Eine vergleichende Betrachtung verschiedener Strafgesetzgebungen lehrt uns, daß wir zwischen allgemeinen, das heißt, in jedem Strafgesetzbuch anzutreffenden Delikten und besonderen Verbrechenstatbeständen zu unterscheiden haben. Zweckmäßig scheidet man diese aus der Untersuchung aus und faßt jene als „charakteristische“ Delikte in große Gruppen zusammen, und zwar Mord, Totschlag und schwere köiperliche Beschädigung zu den „Verbrechen gegen Leib und Leben“, die Verbrechen des Diebstahls, der Veruntreuung und des Betruges zu den „verbrecherischen Vermögensdelikten“ und Notzucht, Schändung und andere schwere Unzuchtsfälle zu den „verbrecherischen Sittlichkeitsdelikten“.

Ich habe versucht, aus dem Beobachtungsmaterial der vergangenen Jahre ein allgemeines Schema der Verbreitung dieser Verbrechen in den Altersschichten der österreichischen Bevölkerung abzuleiten.

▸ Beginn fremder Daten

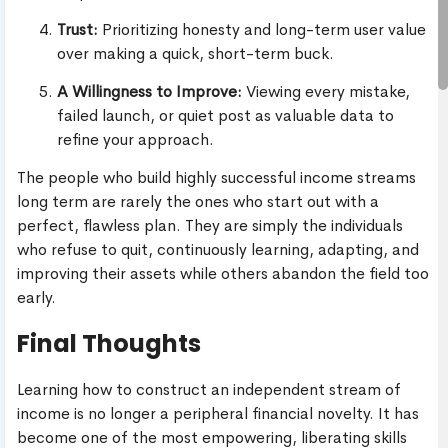
Trust:
Prioritizing honesty and long-term user value
over making a quick, short-term buck.
A Willingness to Improve:
Viewing every mistake,
failed launch, or quiet post as valuable data to
refine your approach.
The people who build highly successful income streams
long term are rarely the ones who start out with a
perfect, flawless plan. They are simply the individuals
who refuse to quit, continuously learning, adapting, and
improving their assets while others abandon the field too
early.
Final Thoughts
Learning how to construct an independent stream of
income is no longer a peripheral financial novelty. It has
become one of the most empowering, liberating skills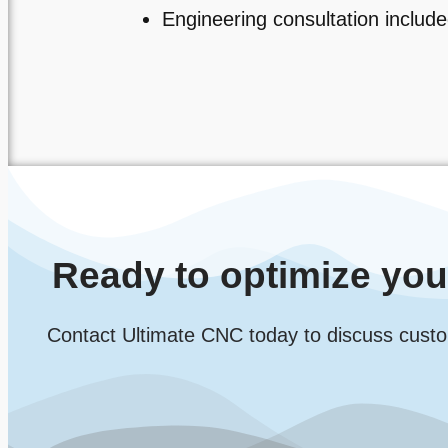
Engineering consultation includ
Ready to optimize yo
Contact Ultimate CNC today to discuss custo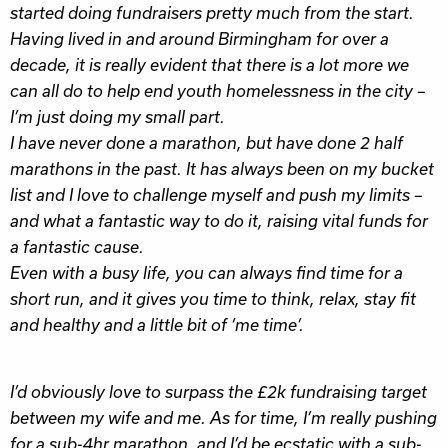
started doing fundraisers pretty much from the start.
Having lived in and around Birmingham for over a
decade, it is really evident that there is a lot more we
can all do to help end youth homelessness in the city –
I’m just doing my small part.
I have never done a marathon, but have done 2 half
marathons in the past. It has always been on my bucket
list and I love to challenge myself and push my limits –
and what a fantastic way to do it, raising vital funds for
a fantastic cause.
Even with a busy life, you can always find time for a
short run, and it gives you time to think, relax, stay fit
and healthy and a little bit of ‘me time’.
I’d obviously love to surpass the £2k fundraising target
between my wife and me. As for time, I’m really pushing
for a sub-4hr marathon, and I’d be ecstatic with a sub-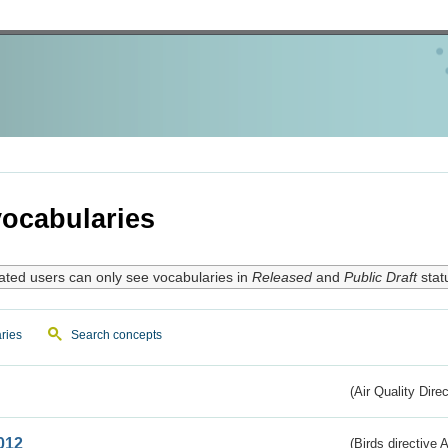
ocabularies
ated users can only see vocabularies in
Released
and
Public Draft
stat
ries
Search concepts
(Air Quality Dire
012
(Birds directive A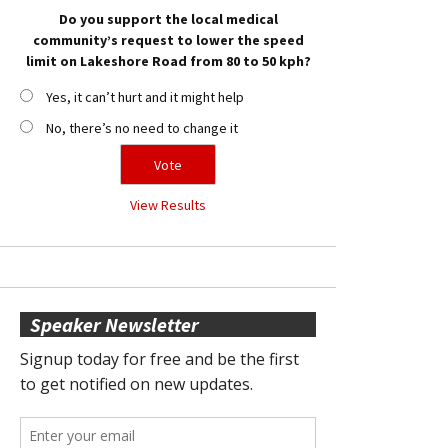
Do you support the local medical
community’s request to lower the speed
limit on Lakeshore Road from 80 to 50 kph?
Yes, it can’t hurt and it might help
No, there’s no need to change it
View Results
Speaker Newsletter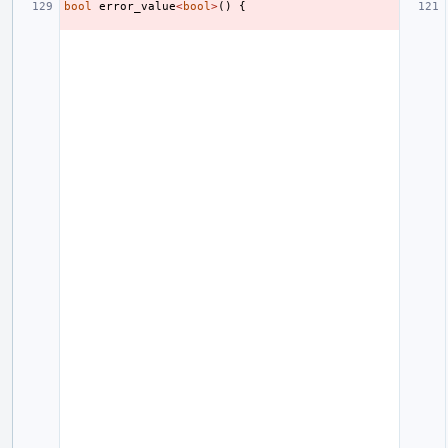
bool
error_value
<
bool
>
()
{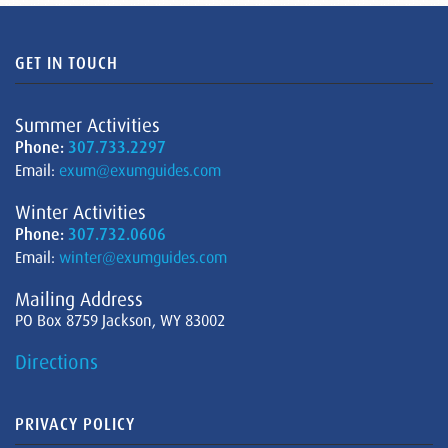
GET IN TOUCH
Summer Activities
Phone:
307.733.2297
Email:
exum@exumguides.com
Winter Activities
Phone:
307.732.0606
Email:
winter@exumguides.com
Mailing Address
PO Box 8759 Jackson, WY 83002
Directions
PRIVACY POLICY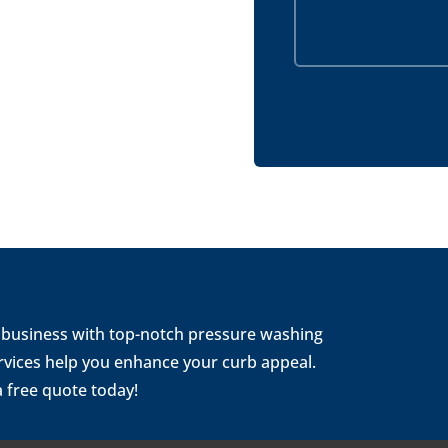
 business with top-notch pressure washing
rvices help you enhance your curb appeal.
a free quote today!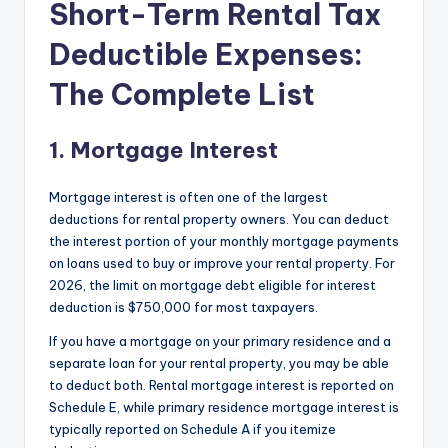
Short-Term Rental Tax
Deductible Expenses:
The Complete List
1. Mortgage Interest
Mortgage interest is often one of the largest
deductions for rental property owners. You can deduct
the interest portion of your monthly mortgage payments
on loans used to buy or improve your rental property. For
2026, the limit on mortgage debt eligible for interest
deduction is $750,000 for most taxpayers.
If you have a mortgage on your primary residence and a
separate loan for your rental property, you may be able
to deduct both. Rental mortgage interest is reported on
Schedule E, while primary residence mortgage interest is
typically reported on Schedule A if you itemize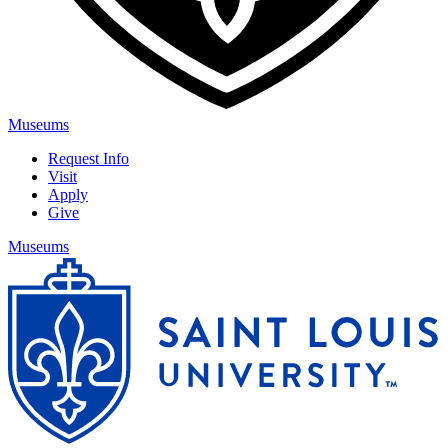
Museums
Request Info
Visit
Apply
Give
Museums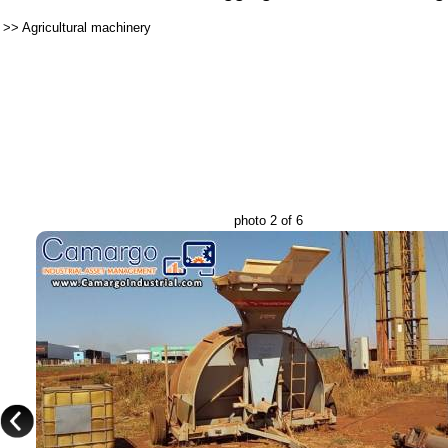
>>
Agricultural machinery
photo 2 of 6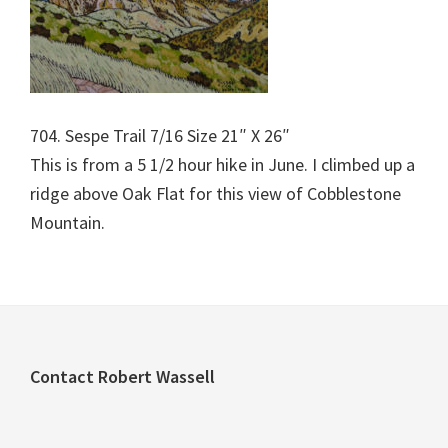
704. Sespe Trail 7/16 Size 21″ X 26″
This is from a 5 1/2 hour hike in June. I climbed up a
ridge above Oak Flat for this view of Cobblestone
Mountain.
Footer
Contact Robert Wassell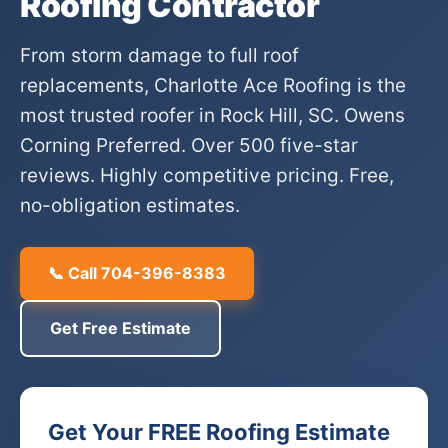
Roofing Contractor
From storm damage to full roof
replacements, Charlotte Ace Roofing is the
most trusted roofer in Rock Hill, SC. Owens
Corning Preferred. Over 500 five-star
reviews. Highly competitive pricing. Free,
no-obligation estimates.
📞 Call 704-396-8383
Get Free Estimate
Get Your FREE Roofing Estimate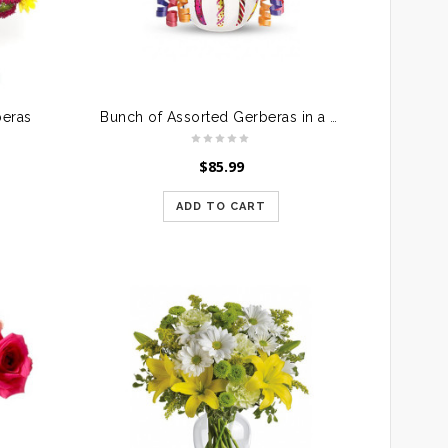
beras
Bunch of Assorted Gerberas in a Glass Vase
$
85.99
ADD TO CART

Aus dem Minimum von Veränderlichkeit der statistischen Verhältniszahlen, die aus der Beobachtung hervorgingen, schließe ich, daß jeder Deliktsgruppe ein bestimmtes Verteilungsprinzip zugrunde liegt, das eine gewisse Zeit hindurch wirksam ist. Die wirkliche, hinsichtlich ihrer Abweichung nicht weiter erklärbare Verteilung ist dann ein mehr oder weniger verzerrtes Spiegelbild der Grundform. Hierfür ist eine generelle Erklärung leicht zu finden. Die langsame Erneuerung sowohl der Bevölkerung als Ganzes als auch einzelner Gruppen derselben, sowie der das wirtschaftliche und soziale Geschehen auslösenden Momente bei den Individuen, führt auf durchaus natürliche Weise jene Beharrungszustände herbei, deren sichtbaren Ausdruck wir in der geringen Veränderlichkeit der statistischen Verhältniszahlen vor uns haben.